I care about him and want him to be a better man who wants just one girl: me!
Despite turning his request down to meet, I would like to think there is no room for confusion in his mind that I am interested, seeing as I told him directly I fancied and valued him, and wanted to meet in-person someday. I would have only gotten more attached to him, and been devastated when he left town and distanced himself from me like he seems to be doing now. At least I suppose I spared myself even deeper emotional grief by having the sense to temper the pace of his sexual interest in me.
I wanted to be the one he gives all these other girls up for, but can see I am kidding myself with that irrational expectation (love is not rational)
I did/do enjoy attention from him, but I guess my expectations are at odds with his, as some posters have rightfully pointed out. I can’t compete with a gazillion other girls on his radar. And I understand guys who thrive on ego boosts from many women paying them attention will seldom give that type of activity up.

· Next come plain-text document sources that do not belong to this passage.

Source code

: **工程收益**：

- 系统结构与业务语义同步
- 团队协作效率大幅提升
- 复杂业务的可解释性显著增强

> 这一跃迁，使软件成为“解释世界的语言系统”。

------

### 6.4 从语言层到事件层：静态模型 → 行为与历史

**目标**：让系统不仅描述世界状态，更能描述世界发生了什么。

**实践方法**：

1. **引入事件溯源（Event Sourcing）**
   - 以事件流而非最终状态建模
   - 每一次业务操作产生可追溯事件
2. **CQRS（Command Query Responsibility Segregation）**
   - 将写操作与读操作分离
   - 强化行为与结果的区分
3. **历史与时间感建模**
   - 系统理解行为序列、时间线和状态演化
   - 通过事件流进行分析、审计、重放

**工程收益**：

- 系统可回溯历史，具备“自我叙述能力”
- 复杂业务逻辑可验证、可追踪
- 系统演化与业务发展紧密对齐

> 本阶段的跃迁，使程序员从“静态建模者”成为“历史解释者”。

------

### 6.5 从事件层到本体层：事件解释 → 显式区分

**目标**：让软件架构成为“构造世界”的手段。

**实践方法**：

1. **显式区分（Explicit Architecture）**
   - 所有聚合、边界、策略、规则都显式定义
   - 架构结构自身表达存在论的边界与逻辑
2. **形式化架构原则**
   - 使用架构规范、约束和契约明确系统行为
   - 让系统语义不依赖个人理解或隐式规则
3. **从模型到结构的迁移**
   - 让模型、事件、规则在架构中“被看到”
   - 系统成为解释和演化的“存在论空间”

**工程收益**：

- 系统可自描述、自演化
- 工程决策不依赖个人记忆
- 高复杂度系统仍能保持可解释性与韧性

I most definitely don’t want to be the backburner girl, which is the only sign he is giving me now. ??
As much as I badly may have wanted to sleep with him too, I wasn’t going to put myself in a position where we had sex so soon before even really knowing much about each other
As for the ‘sketchy’ definition, for a number of reasons I see this behaviour in him, and not just to do with his questionable adding of women who are strangers to his social media accounts.